Aim of the task
In the records, find every line with the word "budget" and copy it out.

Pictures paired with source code
◆ ◆ ◆

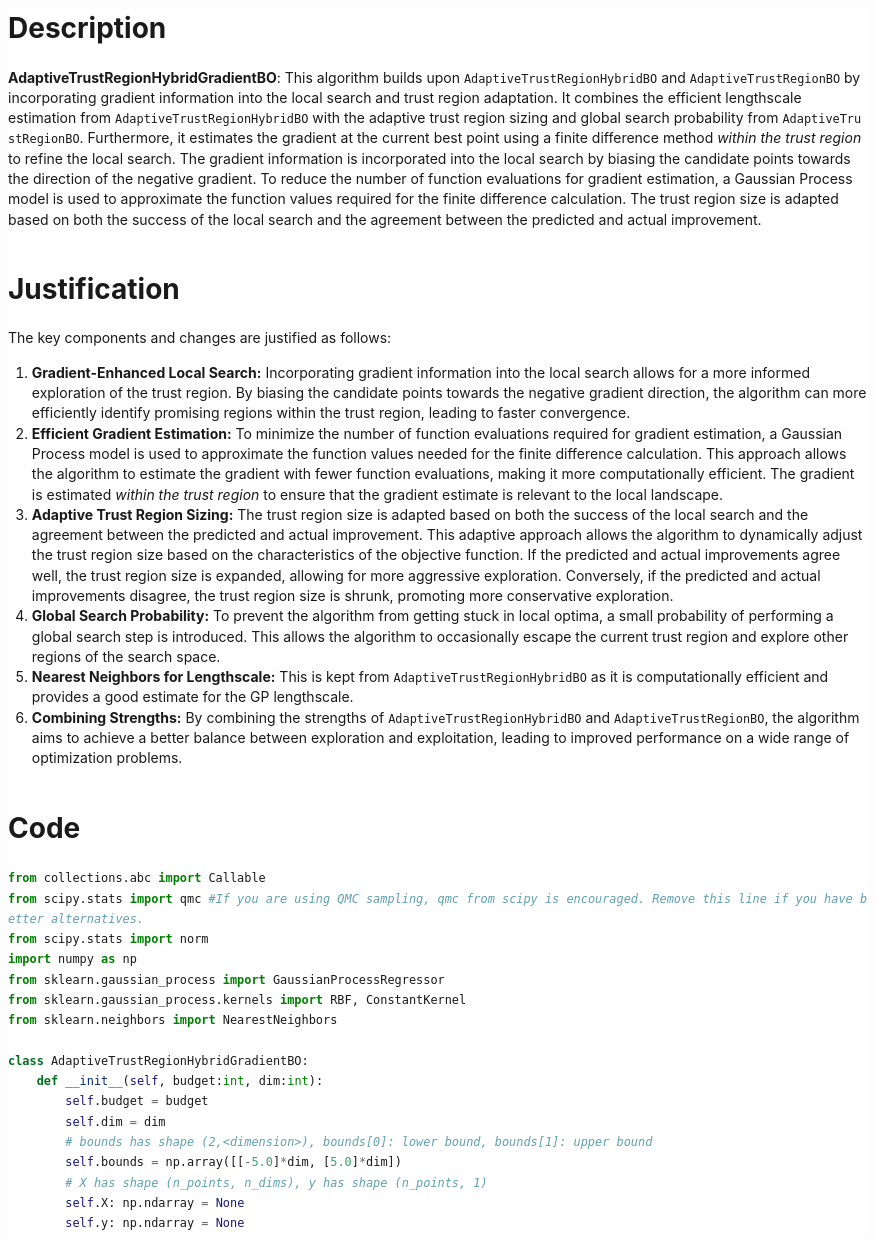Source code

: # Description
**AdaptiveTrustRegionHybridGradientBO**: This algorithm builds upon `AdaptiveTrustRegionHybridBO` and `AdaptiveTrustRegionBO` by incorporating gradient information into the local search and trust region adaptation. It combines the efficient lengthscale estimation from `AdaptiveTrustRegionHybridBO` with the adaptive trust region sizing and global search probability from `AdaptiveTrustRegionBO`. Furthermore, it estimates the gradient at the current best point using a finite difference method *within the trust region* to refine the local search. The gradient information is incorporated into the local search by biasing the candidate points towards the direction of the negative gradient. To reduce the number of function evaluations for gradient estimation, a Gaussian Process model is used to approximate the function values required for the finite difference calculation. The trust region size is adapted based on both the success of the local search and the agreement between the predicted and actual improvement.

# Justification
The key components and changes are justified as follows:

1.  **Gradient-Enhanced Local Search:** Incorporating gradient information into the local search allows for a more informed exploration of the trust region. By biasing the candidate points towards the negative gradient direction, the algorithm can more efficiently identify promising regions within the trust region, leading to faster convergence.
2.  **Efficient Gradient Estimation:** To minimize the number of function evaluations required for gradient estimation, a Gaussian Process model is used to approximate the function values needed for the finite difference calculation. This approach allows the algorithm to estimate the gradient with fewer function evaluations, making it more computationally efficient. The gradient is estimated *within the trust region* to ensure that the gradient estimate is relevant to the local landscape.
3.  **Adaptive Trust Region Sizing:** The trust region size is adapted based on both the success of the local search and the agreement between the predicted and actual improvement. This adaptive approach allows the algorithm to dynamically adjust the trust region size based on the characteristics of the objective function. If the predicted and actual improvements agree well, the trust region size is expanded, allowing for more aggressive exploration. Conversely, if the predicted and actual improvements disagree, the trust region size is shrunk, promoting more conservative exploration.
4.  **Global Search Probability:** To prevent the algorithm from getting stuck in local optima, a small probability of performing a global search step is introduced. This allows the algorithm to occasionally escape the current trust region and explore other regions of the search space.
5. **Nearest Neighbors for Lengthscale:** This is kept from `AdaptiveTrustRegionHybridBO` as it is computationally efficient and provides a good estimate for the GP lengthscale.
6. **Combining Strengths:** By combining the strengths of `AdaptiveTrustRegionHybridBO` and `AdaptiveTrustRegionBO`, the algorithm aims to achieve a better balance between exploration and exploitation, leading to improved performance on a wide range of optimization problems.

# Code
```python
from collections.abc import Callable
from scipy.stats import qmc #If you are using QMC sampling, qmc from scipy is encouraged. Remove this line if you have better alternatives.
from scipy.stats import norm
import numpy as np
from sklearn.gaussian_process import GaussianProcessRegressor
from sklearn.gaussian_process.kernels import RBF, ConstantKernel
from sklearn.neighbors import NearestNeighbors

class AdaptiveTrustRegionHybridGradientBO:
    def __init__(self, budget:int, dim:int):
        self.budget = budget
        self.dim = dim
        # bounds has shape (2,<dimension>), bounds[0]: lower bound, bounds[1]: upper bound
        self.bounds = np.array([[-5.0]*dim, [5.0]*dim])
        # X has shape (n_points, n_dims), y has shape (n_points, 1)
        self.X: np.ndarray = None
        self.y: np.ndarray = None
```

◆ ◆ ◆

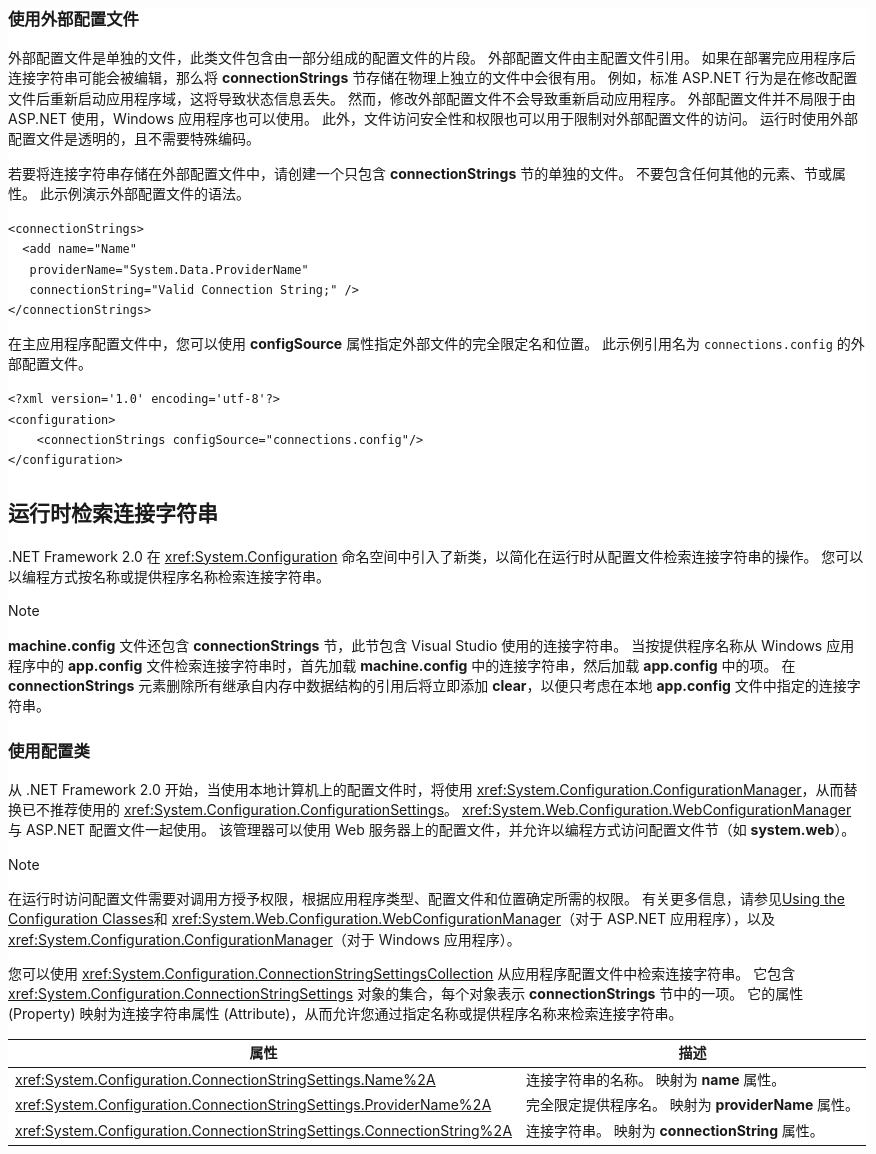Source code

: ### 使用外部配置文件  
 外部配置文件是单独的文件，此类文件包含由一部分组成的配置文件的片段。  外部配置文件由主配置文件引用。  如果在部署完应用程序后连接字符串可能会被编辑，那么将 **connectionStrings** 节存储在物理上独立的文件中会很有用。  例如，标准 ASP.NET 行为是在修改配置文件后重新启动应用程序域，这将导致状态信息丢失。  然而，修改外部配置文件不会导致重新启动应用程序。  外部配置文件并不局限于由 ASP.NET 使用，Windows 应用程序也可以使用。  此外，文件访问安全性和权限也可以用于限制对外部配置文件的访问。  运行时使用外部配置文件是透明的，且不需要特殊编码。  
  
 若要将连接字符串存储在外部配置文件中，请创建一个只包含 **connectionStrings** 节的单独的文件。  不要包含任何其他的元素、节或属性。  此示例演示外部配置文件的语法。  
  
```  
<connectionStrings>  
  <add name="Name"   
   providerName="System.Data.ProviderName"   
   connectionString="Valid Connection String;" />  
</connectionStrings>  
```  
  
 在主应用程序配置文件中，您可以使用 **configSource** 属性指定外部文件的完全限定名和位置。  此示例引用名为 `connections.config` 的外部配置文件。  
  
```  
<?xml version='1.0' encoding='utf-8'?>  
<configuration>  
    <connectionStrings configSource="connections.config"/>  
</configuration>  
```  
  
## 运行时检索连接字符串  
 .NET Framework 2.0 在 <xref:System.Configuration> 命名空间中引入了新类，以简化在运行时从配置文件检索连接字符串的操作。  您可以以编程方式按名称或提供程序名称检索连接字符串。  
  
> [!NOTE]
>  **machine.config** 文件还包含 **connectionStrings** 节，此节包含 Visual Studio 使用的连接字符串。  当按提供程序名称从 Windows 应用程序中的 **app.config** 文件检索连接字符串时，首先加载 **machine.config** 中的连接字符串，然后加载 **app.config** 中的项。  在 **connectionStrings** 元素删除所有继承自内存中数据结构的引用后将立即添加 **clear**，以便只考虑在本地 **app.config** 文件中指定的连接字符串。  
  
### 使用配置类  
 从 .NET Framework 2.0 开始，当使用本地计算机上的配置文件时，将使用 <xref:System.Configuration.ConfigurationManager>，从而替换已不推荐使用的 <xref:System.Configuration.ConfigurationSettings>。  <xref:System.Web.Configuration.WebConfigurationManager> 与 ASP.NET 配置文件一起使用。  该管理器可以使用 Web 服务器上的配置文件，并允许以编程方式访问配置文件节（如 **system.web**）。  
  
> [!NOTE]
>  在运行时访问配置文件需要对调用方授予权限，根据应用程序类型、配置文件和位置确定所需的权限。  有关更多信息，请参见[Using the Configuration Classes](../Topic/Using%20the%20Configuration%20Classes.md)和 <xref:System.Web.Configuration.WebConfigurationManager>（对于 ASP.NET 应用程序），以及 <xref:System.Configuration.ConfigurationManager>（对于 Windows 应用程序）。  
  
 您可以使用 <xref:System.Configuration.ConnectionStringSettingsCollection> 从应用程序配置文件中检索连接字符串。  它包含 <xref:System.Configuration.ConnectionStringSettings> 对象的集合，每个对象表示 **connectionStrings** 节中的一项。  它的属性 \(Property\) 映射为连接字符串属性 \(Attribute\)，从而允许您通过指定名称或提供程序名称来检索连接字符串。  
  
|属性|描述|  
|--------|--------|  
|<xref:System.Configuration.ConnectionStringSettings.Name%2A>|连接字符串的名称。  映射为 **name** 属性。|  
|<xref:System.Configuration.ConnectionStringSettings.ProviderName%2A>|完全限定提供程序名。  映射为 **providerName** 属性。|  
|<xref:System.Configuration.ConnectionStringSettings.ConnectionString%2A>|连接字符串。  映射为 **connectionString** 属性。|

◆ ◆ ◆

Solution to the problem
    def __init__(self, budget:int, dim:int):
        self.budget = budget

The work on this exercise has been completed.